Sendo Braga a cidade de onde partiu o 28 de Maio de 1926, e com ele o início do regime, acima referido, não é de estranhar que o conservadorismo aqui se mantivesse. Se associarmos os valores católicos, que aqui estão mais evidentes, então imaginamos a resistência social a inovações que aqui se verificavam. Uma dessas resistências ocorreu com a estátua de “Diana Caçadora”, que existia no emblemático “O Nosso Café”.
Quando foi inaugurado “O Nosso Café”, a 15 de fevereiro de 1951, os bracarenses ficaram, na sua larga maioria, admirados com a imponência deste estabelecimento comercial. Não obstante, no seu interior, surgiu algo que desde logo causou, por um lado, grande admiração e, por outro, aversão naqueles que frequentavam este Café. Refiro-me à estátua de “Diana Caçadora”.
Este trabalho artístico, da autoria da escultora Maria Luísa Tudela Carneiro, foi colocado bem no centro de “O Nosso Café” e tinha como grande objetivo, embelezar o interior deste majestoso estabelecimento. No entanto, rapidamente surgiram críticas, cada vez mais fortes, aos administradores do Café, exigindo que a escultura fosse retirada ou, pelo menos, que estivesse vestida! Estes críticos alegavam que este espaço comercial era frequentado por muitas pessoas, nomeadamente por jovens, por mulheres, por idosos e por famílias, que dessa forma ficavam condicionados no seu olhar, dentro do próprio espaço comercial!
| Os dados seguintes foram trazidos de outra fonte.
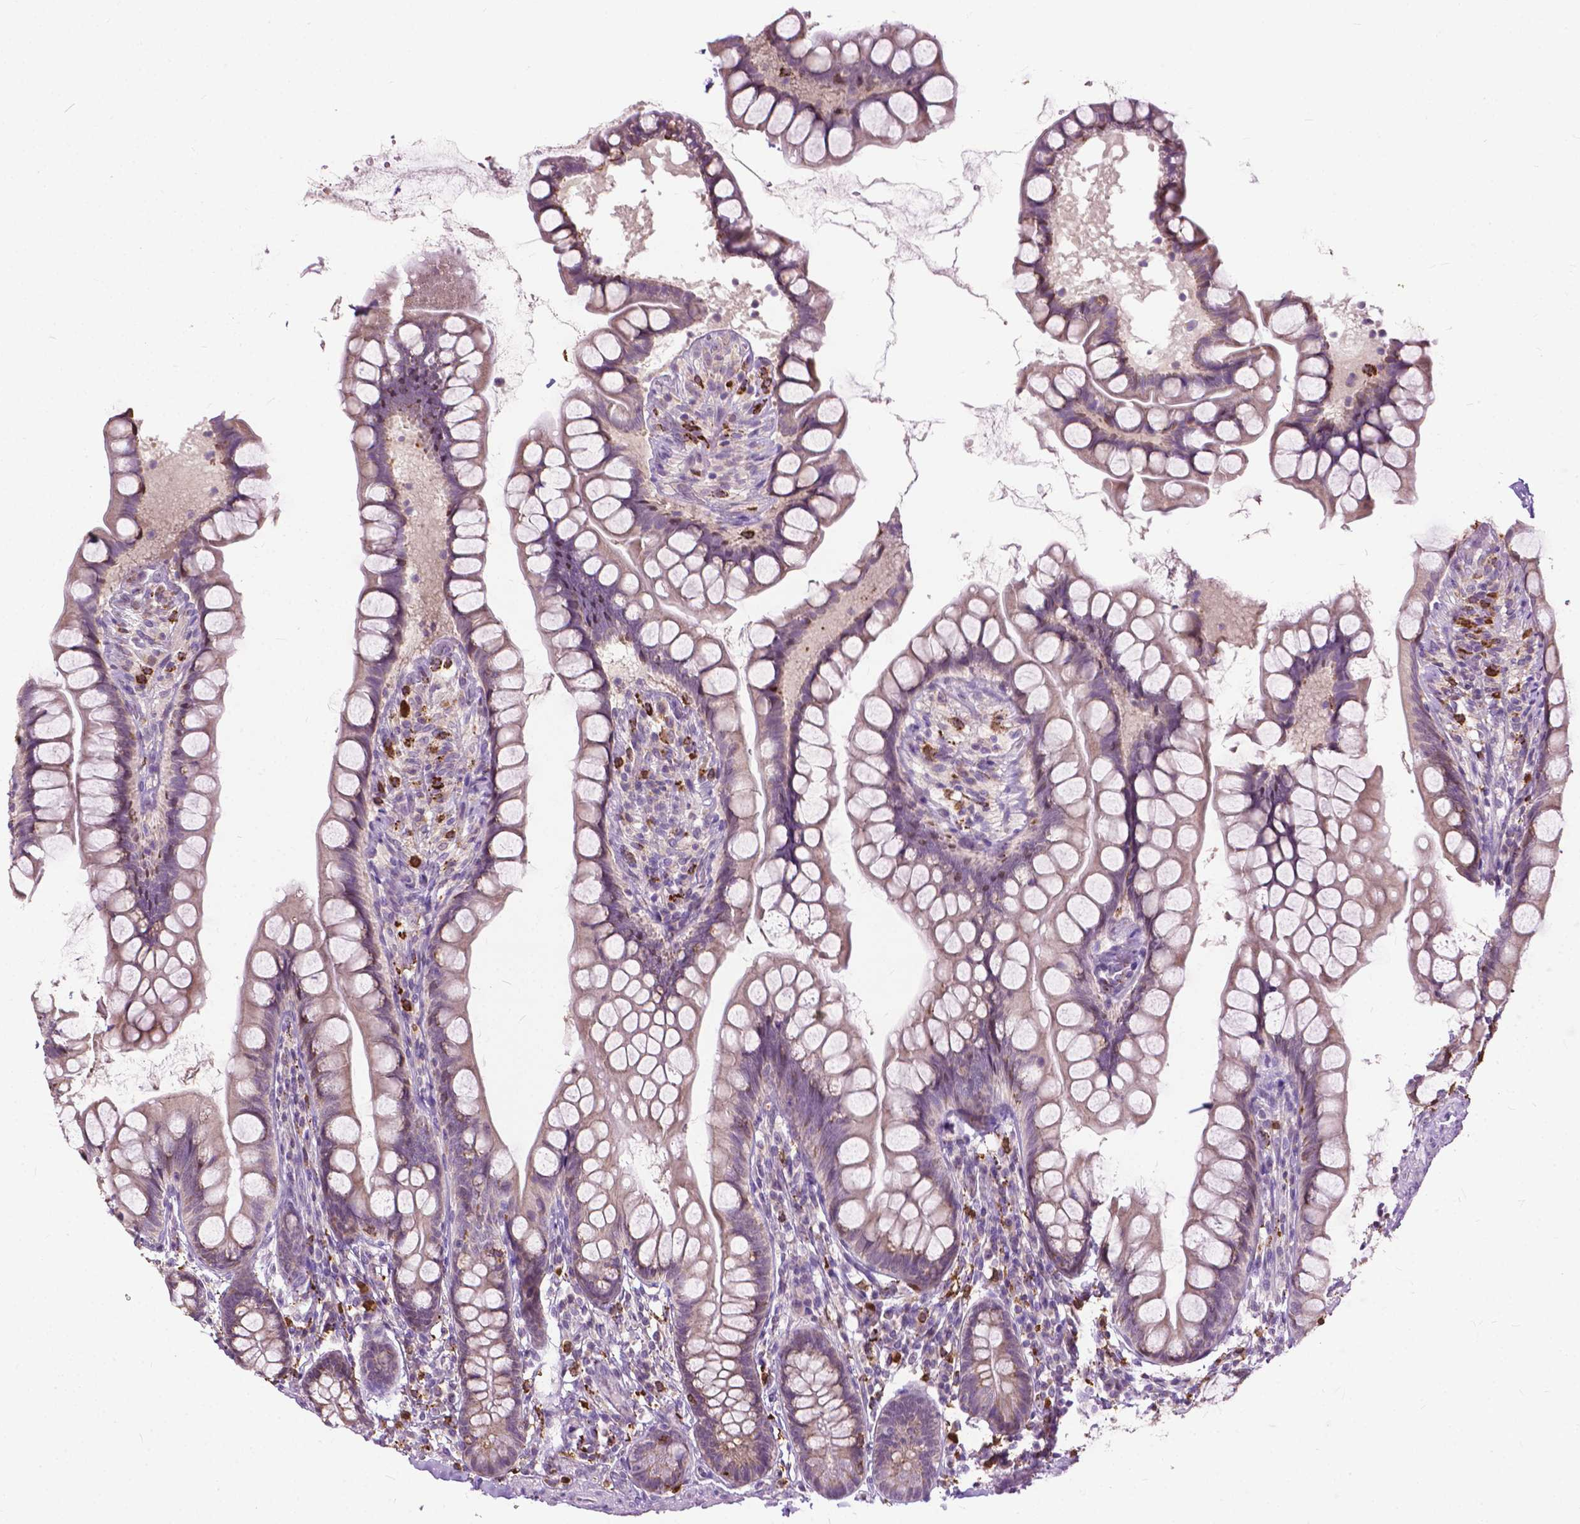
{"staining": {"intensity": "weak", "quantity": "25%-75%", "location": "cytoplasmic/membranous"}, "tissue": "small intestine", "cell_type": "Glandular cells", "image_type": "normal", "snomed": [{"axis": "morphology", "description": "Normal tissue, NOS"}, {"axis": "topography", "description": "Small intestine"}], "caption": "A brown stain highlights weak cytoplasmic/membranous expression of a protein in glandular cells of normal human small intestine.", "gene": "TTC9B", "patient": {"sex": "male", "age": 70}}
Desde que foi inaugurado “O Nosso Café”, os seus gerentes e ainda as redações de órgãos de comunicação social, recebiam constantemente cartas, umas a criticarem a estátua, outras a exigirem a sua retirada, outras ainda a ameaçar os próprios administradores de “O Nosso Café”! Perante esta situação de tensão e preocupados com os clientes, que recusavam a entrada no estabelecimento comercial por a escultura colidir com os valores que vigoravam em Braga, a administração de “O Nosso Café” decidiu, passados três meses da sua inauguração, retirar a “Diana Caçadora” do seu pedestal.
Mal se soube dessa notícia, uma parte da sociedade bracarense regozijou de alegria. O jornal “Diário do Minho”, de 20 de Maio de 1951, deu voz a esse regozijo noticiando, em cabeçalho, que há “Uma bela notícia” uma vez que “Já se não encontra em ‘O Nosso Café’ a Diana caçadora”! O jornal referia que muitas pessoas, quer de Braga, quer de outras regiões do país, sentiam vergonha de frequentar o Café, devido à mulher que lá se encontrava nua! Por isso, quando souberam que a estátua tinha sido retirada, logo noticiaram com gáudio: “Pois, amigos, a Diana foi-se”!
Durante cerca de um ano, a estátua de Diana manteve-se fora do seu pedestal. No entanto, em abril de 1952, a direção de “O Nosso Café” mudou, tendo decidido voltar a colocar a “Diana Caçadora” no seu pedestal. Esta decisão originou felicitações e aplausos de alguns clientes, mas novamente apupos e críticas de outros. Novamente o jornal “Diário do Minho”, de 1 de Maio de 1952, volta ao tema, referindo que “A Diana volta da caça…”! E voltou porque ninguém a queria à solta, por perto, assim nua! Verdadeiramente espantado com a recolocação da Diana, o jornal referia que nem a administração de “O Nosso Café” saberia “que vantagem advirá para os fortes laços espirituais da Roma Portuguesa com aquele mostruário de carne e de nudismo…”, que afeta e muito os valores e a moralidade de Braga, “cidade cristã, de sólidas virtudes morais”.
A decisão de voltar a colocar a Diana no seu púlpito era de difícil compreensão. O jornal mencionado questionava mesmo: “Teriam pensado nas muitas pessoas que deixarão de lá pôr os pés, sabido como ainda não se habituaram a vistas daquelas mesmo em esculturas e em cafés? Teriam pensado nas famílias que deixarão de o frequentar, levadas de vergonha e do sentido do dever, pois não terão coragem de aceitar que possa ver-se em recintos o que não é permitido na rua?”.
Depois de meses de discussão, de polémica e de crítica, a administração de “O Nosso Café” decidiu-se, mais uma vez, pela retirada da estátua de “Diana a Caçadora”. Novamente surgiram posições de congratulação e repúdio por esta decisão. Para uns, tratava-se de uma decisão retrógrada e própria de uma sociedade excessivamente moralista e tradicionalista; para outros, tratava-se de uma decisão acertada, pois dessa forma as famílias poderiam frequentar tranquilamente o estabelecimento comercial muito admirado!